# hide pc on lan



## ishaan (Jan 20, 2005)

hi

is there ne way i can make my pc 'invisible' on a lan so other pc's cant c it wen dey say 'view all workgrup computers' they wont b able 2 c mine but still, file sharing will b on n i can c other computers ?

i would prefer a way w/o installing firewalls,etc and without changing workgroup name


----------



## sakumar79 (Jan 21, 2005)

Hi Ishaan,
   I am guessing you want computer A to be invisible in LAN WORKGROUP but still be able to access the network computers. I am assuming that when you say that you dont want other systems to see you, you also dont want to share any data on your system A. In that case, I think that removing all shares should do the trick. Not sure about it, it might depend on the OS u are running on A and on the other networked computers...
Try and let me know, also if it does not work, pl. specify OS in system A and in the other networked computers....

Arun


----------



## sting (Jan 21, 2005)

if u using MS XP or 2000 try this 

on the command prompt 

net config server /hidden:yes


----------



## krazydude (Jan 22, 2005)

> if u using MS XP or 2000 try this
> 
> on the command prompt
> 
> net config server /hidden:yes



Did not work for me and I am using win2k


----------



## ishaan (Jan 23, 2005)

thx 4 responses. i use win xp pro.

net config server /hidden:yes <-- did not work 4 me.

i dont want other computers 2 see me, but not because i dont want to share files. i just dont want the other users (dad,mom)2 kno when im online.

my pc is computer A. sometimes i use the other pc's also like B and C, then i wud like 2 share data from A, so it shouldnt be a permanent thing dat makes A invisible on the network.


----------



## alib_i (Jan 24, 2005)

installing firewall does help in this respect
comp doesnt ping .. and sharing is blocked

-----
alibi


----------



## pag_floyd (Jan 25, 2005)

dunno abt hiding the PC on LAN, but u can surely hide the data u share..... terminate the name of the shared directory with a '$' sign to make that directory invisible to other LAN users accessing ur comp. 
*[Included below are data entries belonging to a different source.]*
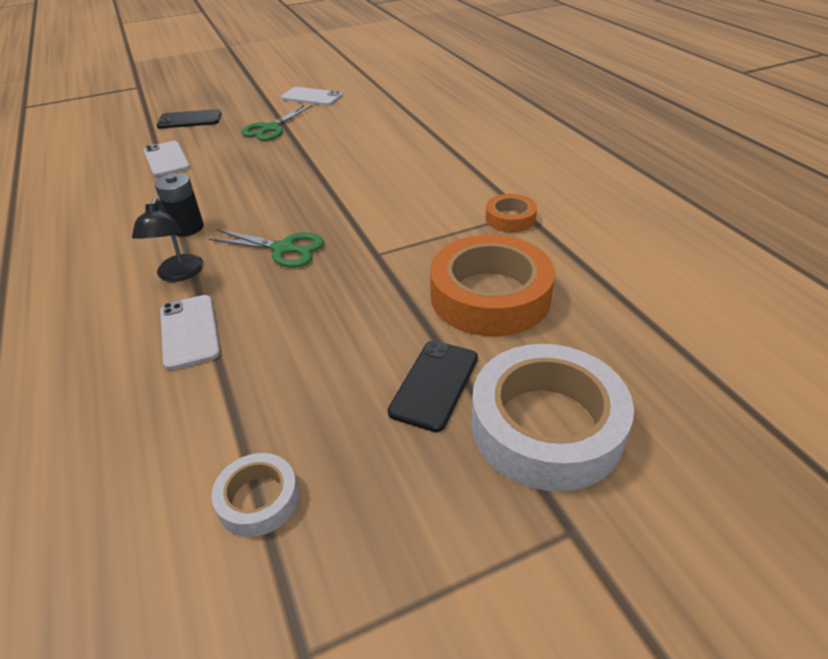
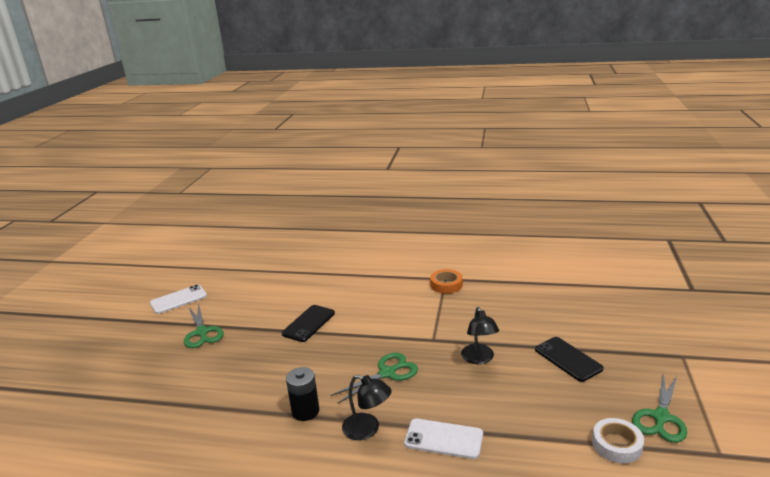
camera: 55 degrees left, 15 degrees down
(166, 159) = (171, 399): white phone -> none
(189, 120) = (113, 369): black phone -> black phone (308, 323)
(359, 540) = (660, 417): none -> green scissors
(365, 303) = (479, 359): none -> black lamp
(490, 296) = (510, 317): orange tape -> none
(546, 426) = (618, 338): white tape -> none

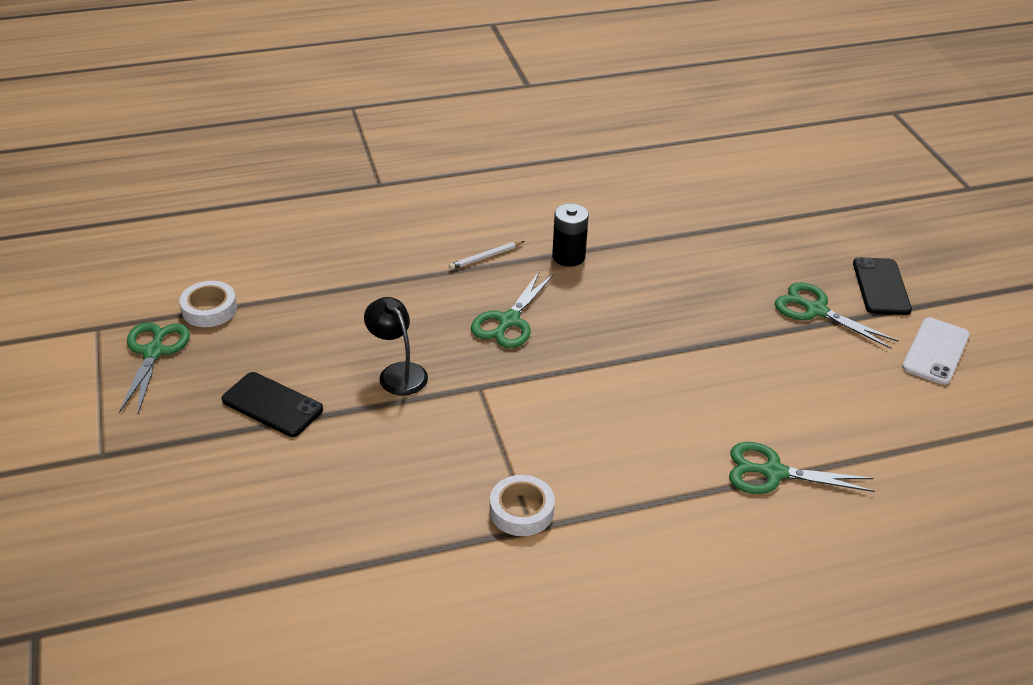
camera: 150 degrees right, 15 degrees up
(308, 323) = (683, 364): black phone -> black phone (881, 286)
(321, 274) = (773, 472): none -> green scissors
(367, 429) = (485, 257): black lamp -> white pencil
(443, 439) = (399, 269): white phone -> none
(446, 285) = (521, 511): orange tape -> white tape

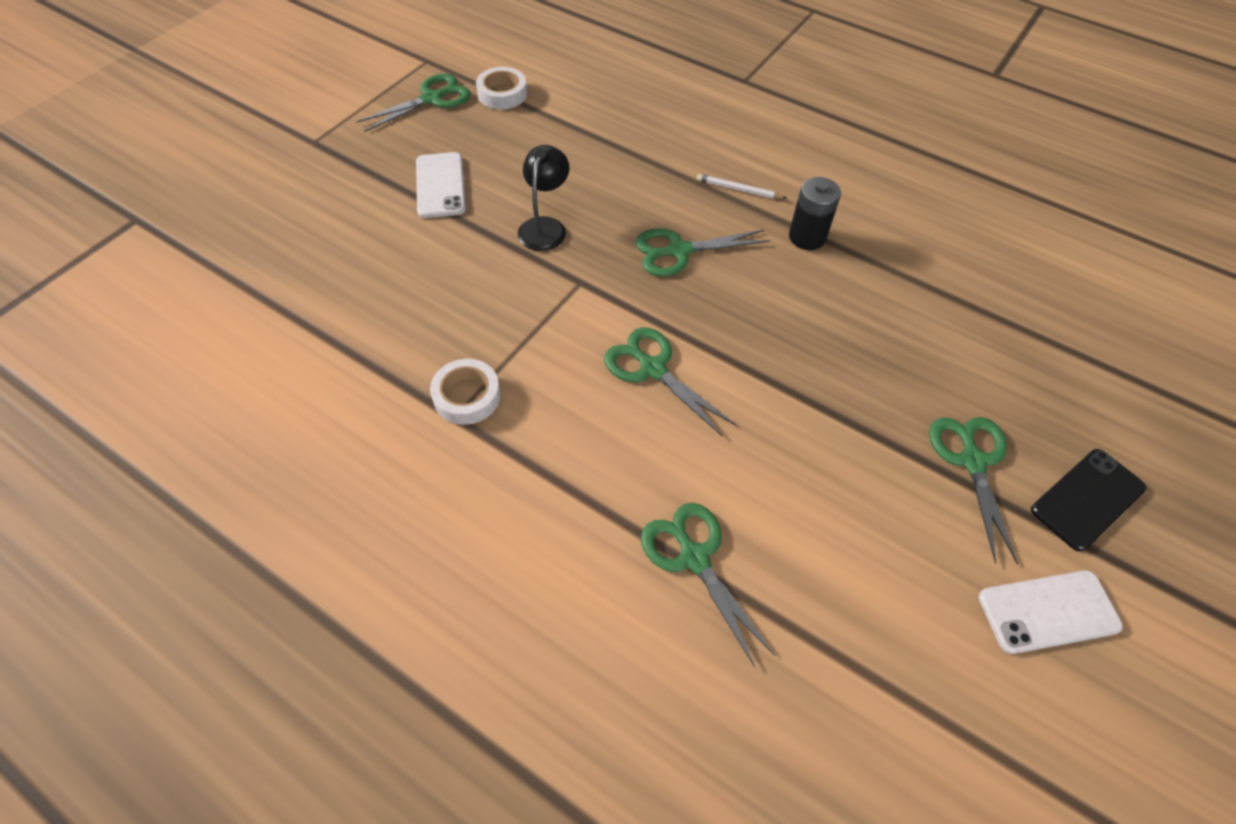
camera: 50 degrees right, 15 degrees up
(272, 405) = (440, 185): black phone -> white phone
(601, 399) = (652, 369): none -> green scissors

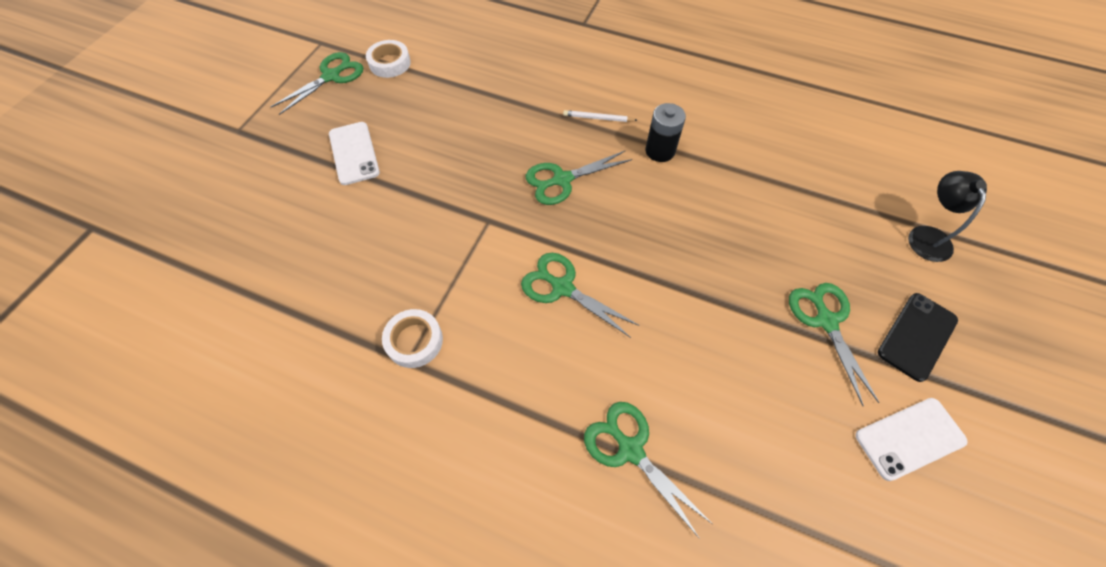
camera: 10 degrees left, 5 degrees up
(545, 226) = (449, 176): black lamp -> black lamp (927, 235)

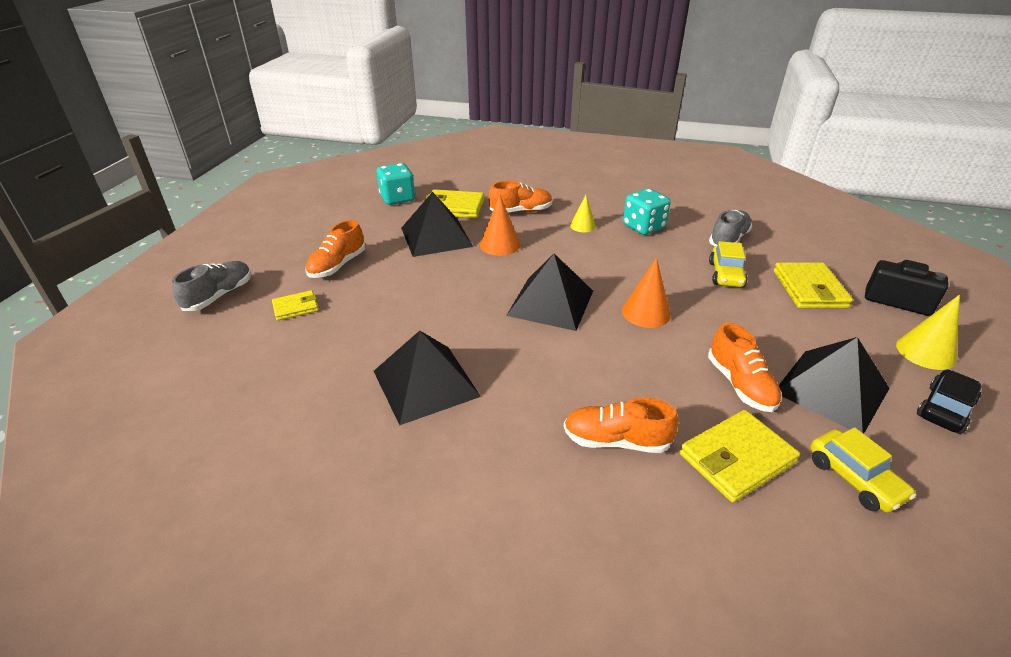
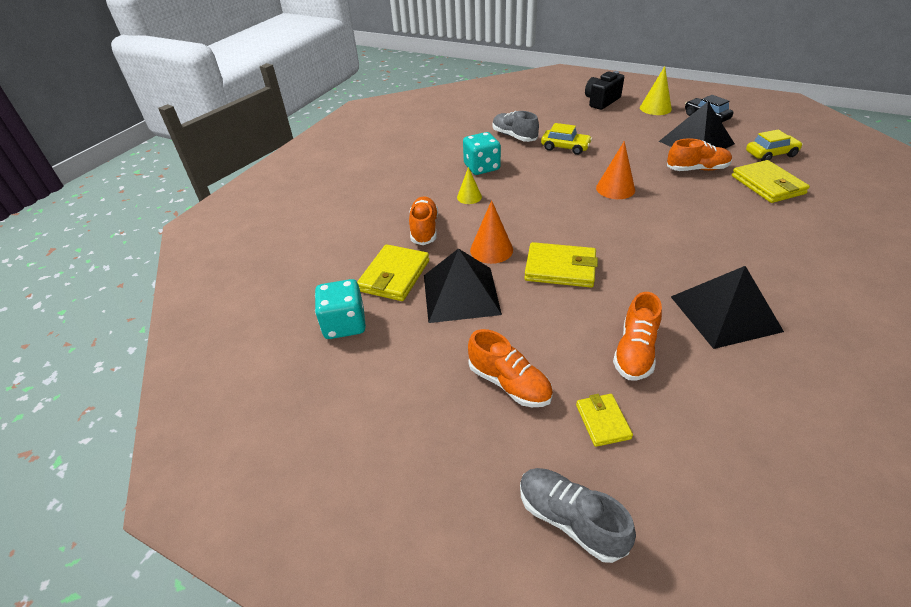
camera: 75 degrees left, 5 degrees up
(551, 302) = (599, 231): black pyramid -> none
(616, 441) = (766, 225): orange shoe -> orange shoe (635, 351)
(809, 289) = (587, 123): yellow wallet -> yellow wallet (560, 268)

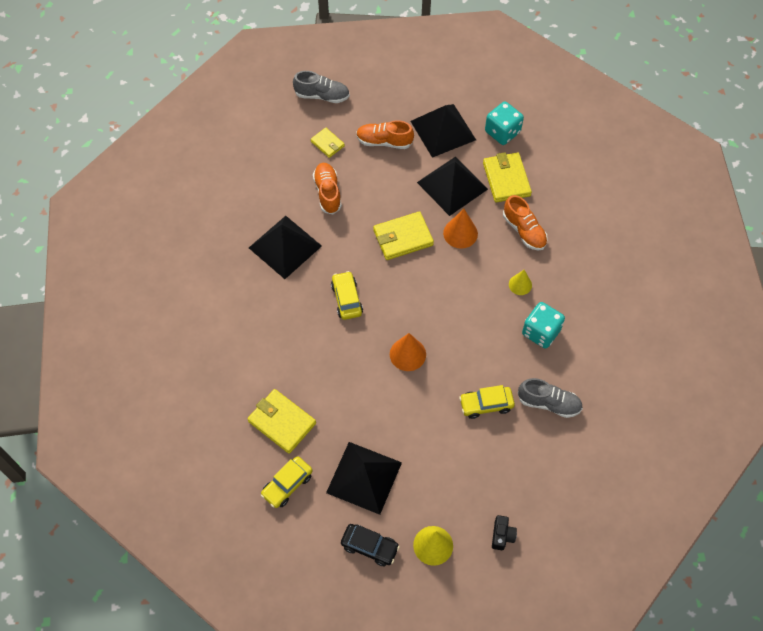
camera: 145 degrees right, 20 degrees up
(414, 361) = (443, 130): none -> black pyramid
(601, 101) = (502, 535): black camera -> black camera, size x0.60
(660, 241) = (346, 299): none -> yellow car
(697, 169) = (349, 421): orange shoe -> none

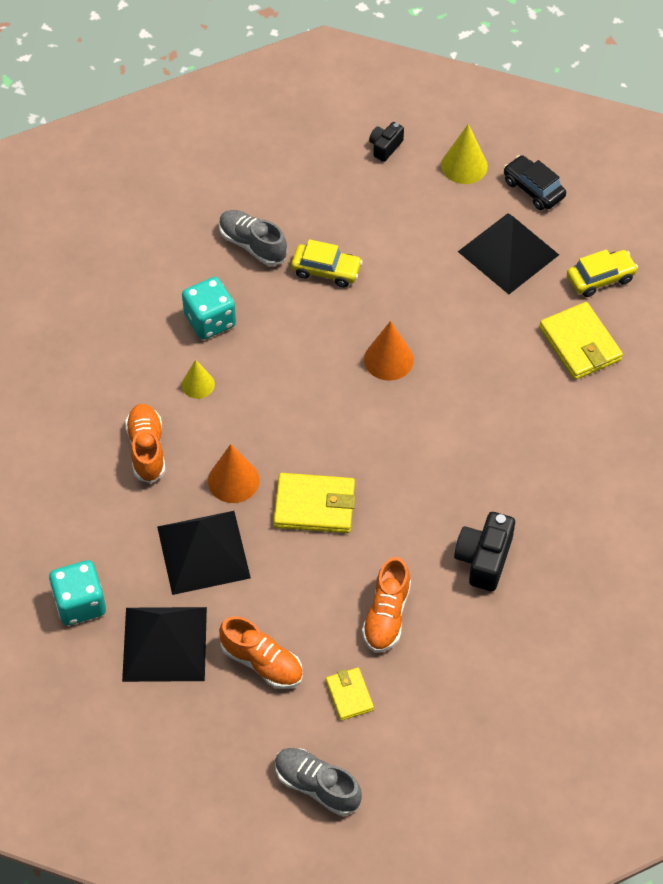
camera: 155 degrees left, 5 degrees down
(285, 247) = (484, 559): black pyramid -> black camera
(346, 299) = (432, 455): yellow car -> none
(506, 179) = (122, 529): yellow wallet -> none

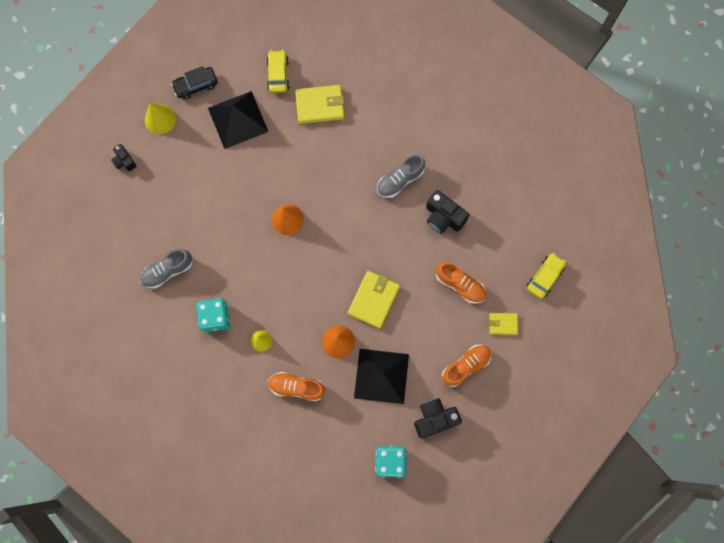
camera: 70 degrees left, 20 degrees up
(164, 644) = (434, 418): black pyramid -> black camera
(317, 785) = (552, 361): grey shoe -> grey shoe (400, 180)
(326, 270) = (206, 232): yellow car -> yellow car (544, 277)

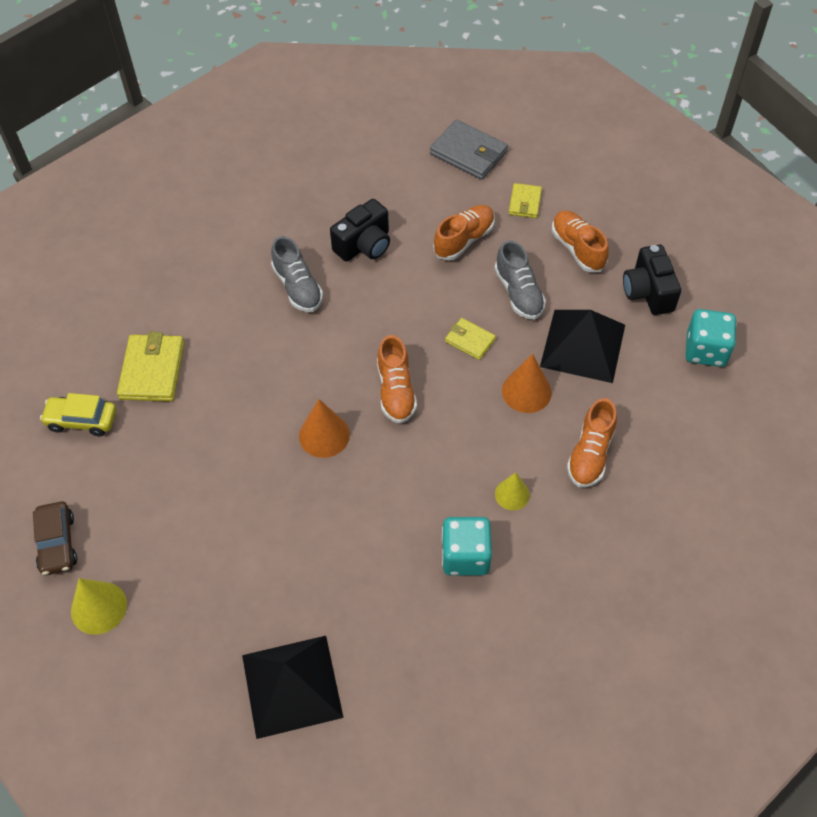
camera: 80 degrees left, 20 degrees down
(124, 161) = (158, 676): black camera -> none
(167, 271) = (374, 623): grey shoe -> grey shoe (519, 293)
(196, 85) = (57, 543): black car -> brown car
(237, 119) = (138, 486): black pyramid -> black pyramid (292, 686)
(326, 258) = (396, 391): none -> orange shoe
(374, 300) = (470, 340): yellow wallet -> yellow wallet, size x0.58
(544, 277) = (468, 153): yellow car -> grey wallet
Only programs like 'netscan' can see that directory. I hope ur parents don't use that Program. 

But u can easily access the directory by typing in the path.

e.g. directory 'demo$' would be invisible
by typing _path_/demo$.... u can access the dir.


----------



## ishaan (Jan 25, 2005)

thanks 4 da help guys...i jus changed my parent's workgroup lol

and dat $ trick is really helpful thanks dude


----------